=== Given instruction ===
Continue the news article about the Winnipeg bravery medals from the point where it stops.

Woman seeks to return bravery medals to Winnipeg hero who saved children from burning building

A Winnipeg woman is working to reunite a Manitoba hero with the two medals he earned after saving five children and a teenager from a burning home in 1996.

Just over a week ago, Corrina Pakosh was helping a friend clean up when she came across the medals. She believes they were taken from their original owners at some point.

“They looked like they belonged to someone. They looked important and I checked. There’s a name on the bottom. So I put a post on Facebook hoping to find this person and contacting everyone on Facebook with that last name,” Pakosh told CBC News on Tuesday.

One of the medals says, “For service in the cause of humanity” on the front and has the name Leslie Warren Blanchette embossed on the rim. The other says ERII, referencing the late Queen Elizabeth II, as well as “Bravery.”

According to the website of the Governor General, Blanchette was bestowed with the two medals in 1999 for rescuing six children from a burning house in his neighbourhood three years prior.

A hand holds two medals: one silver that says Bravery and ERII and a bronze one.

=== Dataset content ===
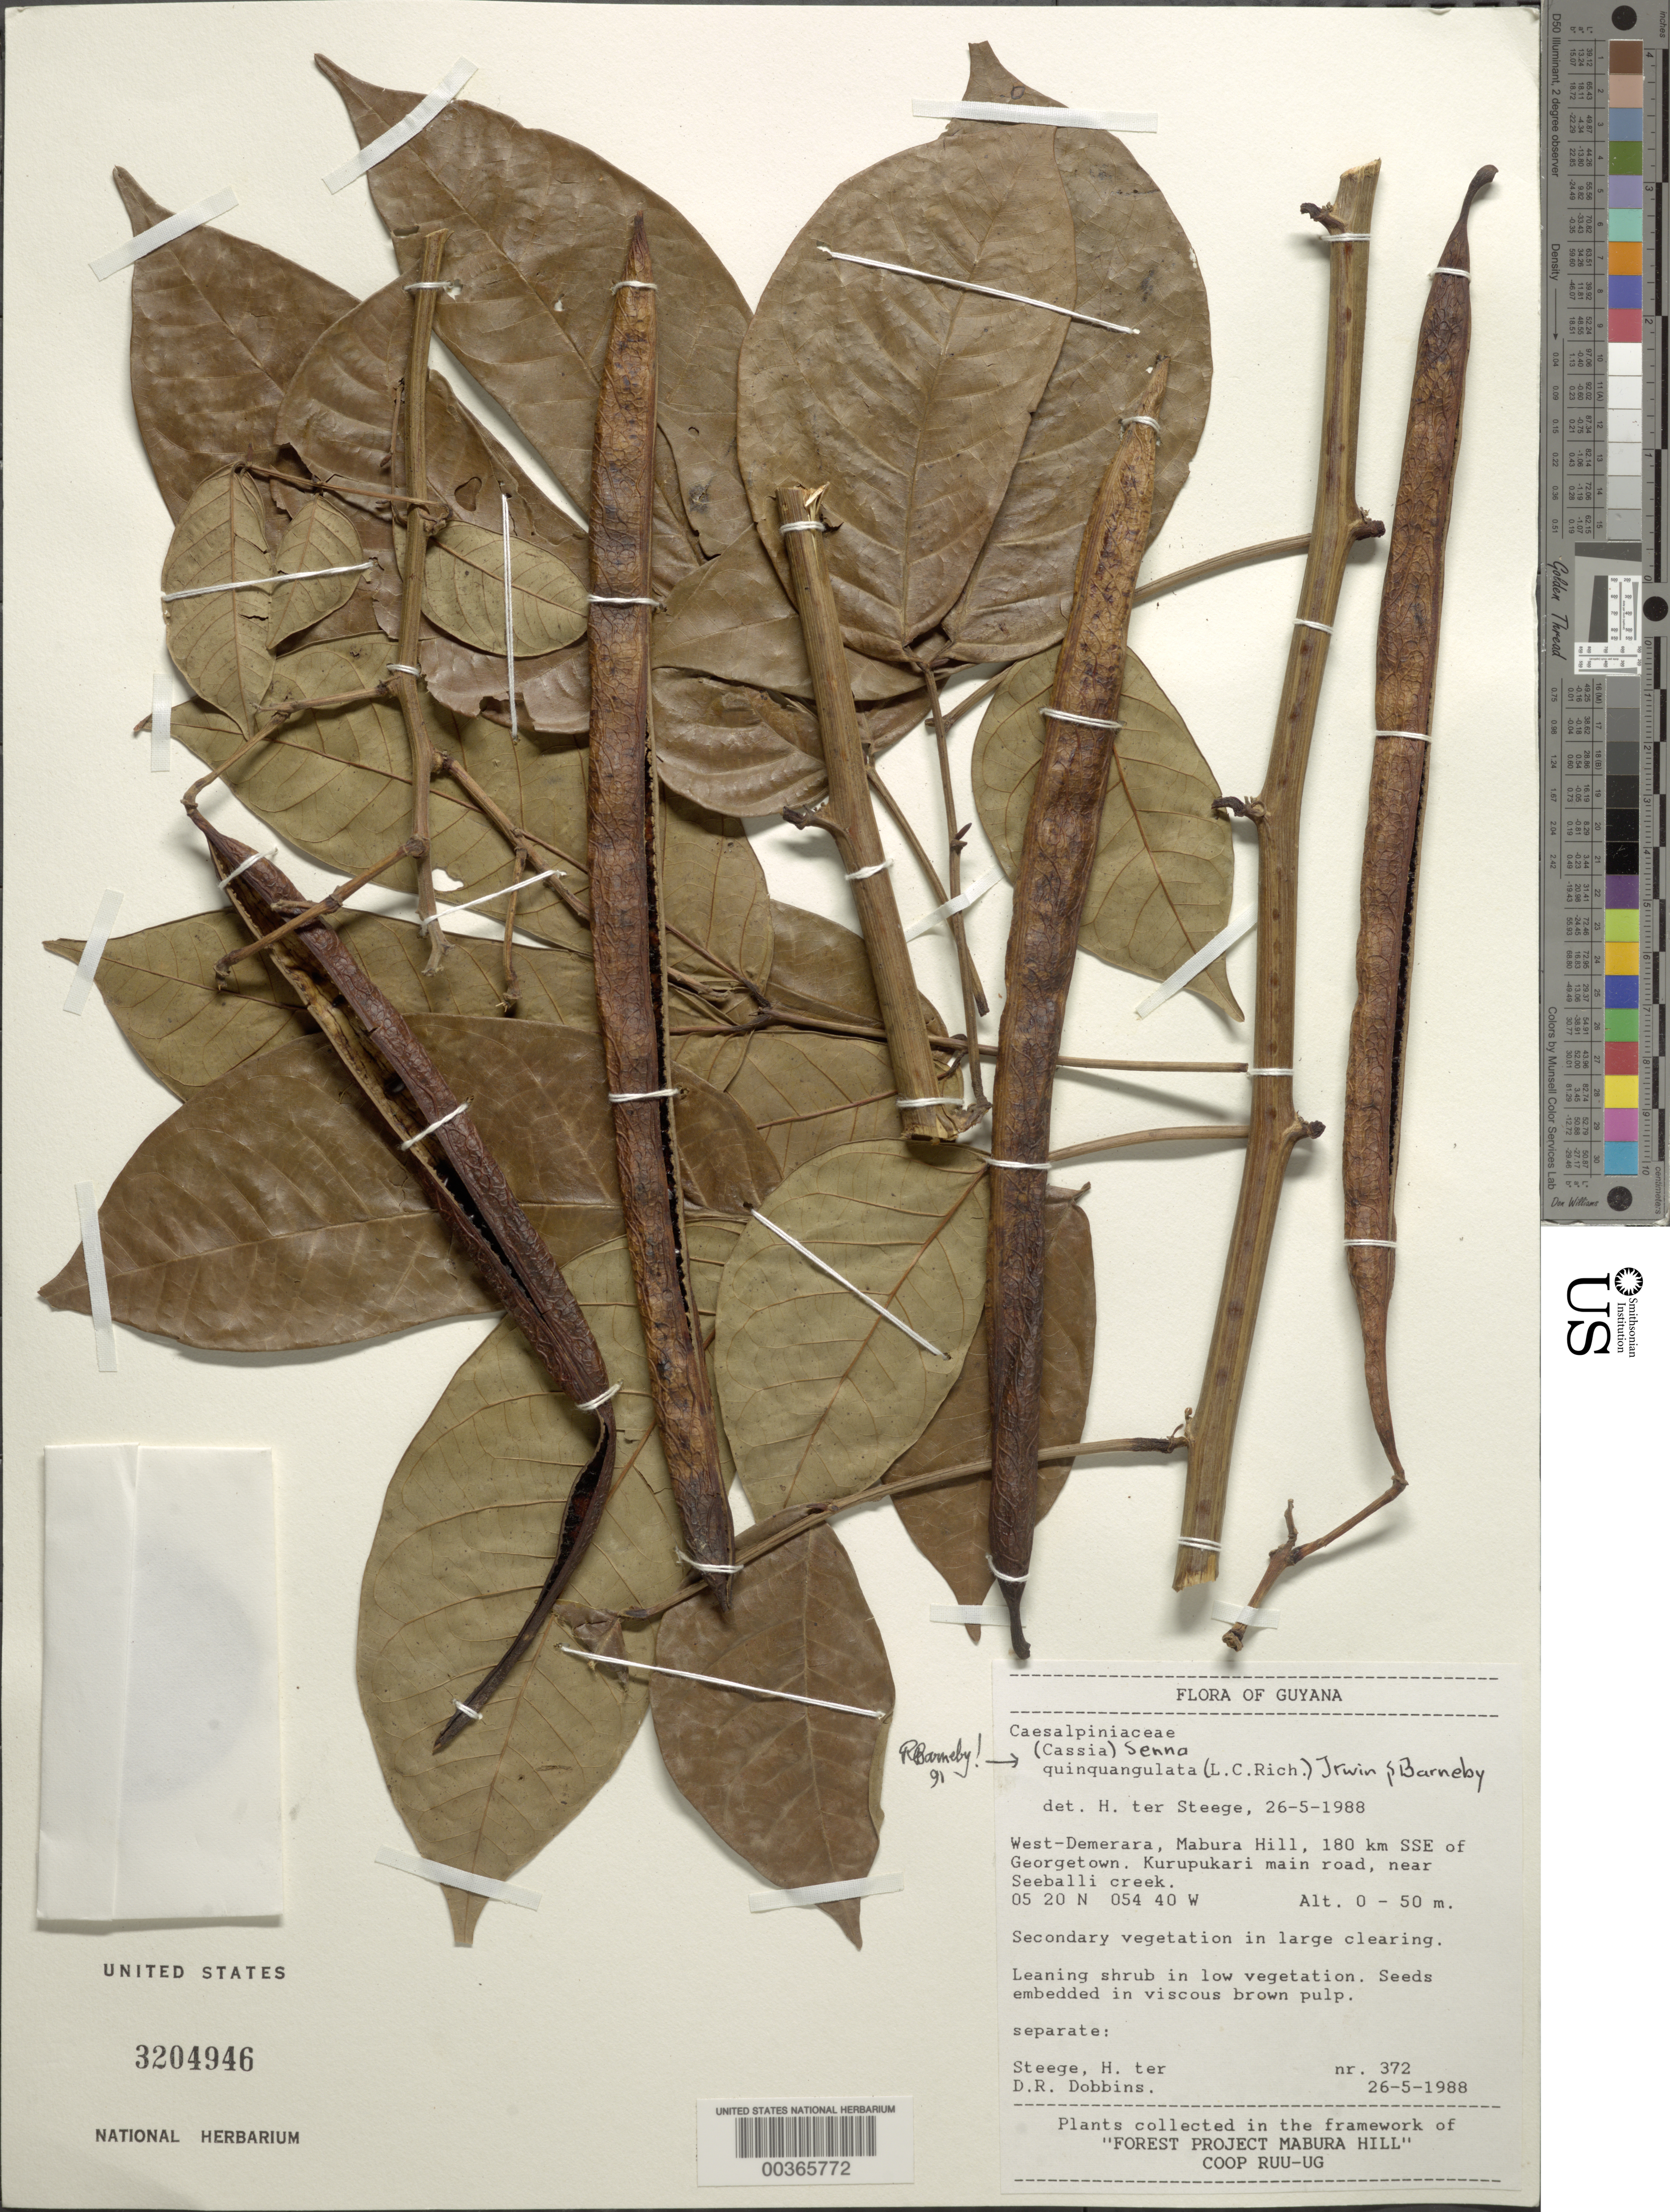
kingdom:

=== Response to the exercise ===
Corrine Pakosh holds the silver and bronze medals Leslie Warren Blanchette was bestowed with in 1999 after he saved six children from a burning house in Winnipeg. (Rachel Bergen/CBC)

On June 10, 1996, Blanchette hopped to action as soon as he discovered his neighbour’s house was on fire. He rushed inside the front door and saw the kitchen was engulfed in flames. 

Hearing cries at the top of the staircase, Blanchette raced up to find a 13-year-old babysitter and two panicked toddlers.

He and the babysitter found two other children and brought them all out of the house. But a five-year-old child was still missing.

Corinne Pakosh holds up two medals that bear the name Leslie Warren Blanchette. Blanchette was given the medals of bravery in 1999 after he saved six children from a burning house in Winnipeg. (Walther Bernal/CBC)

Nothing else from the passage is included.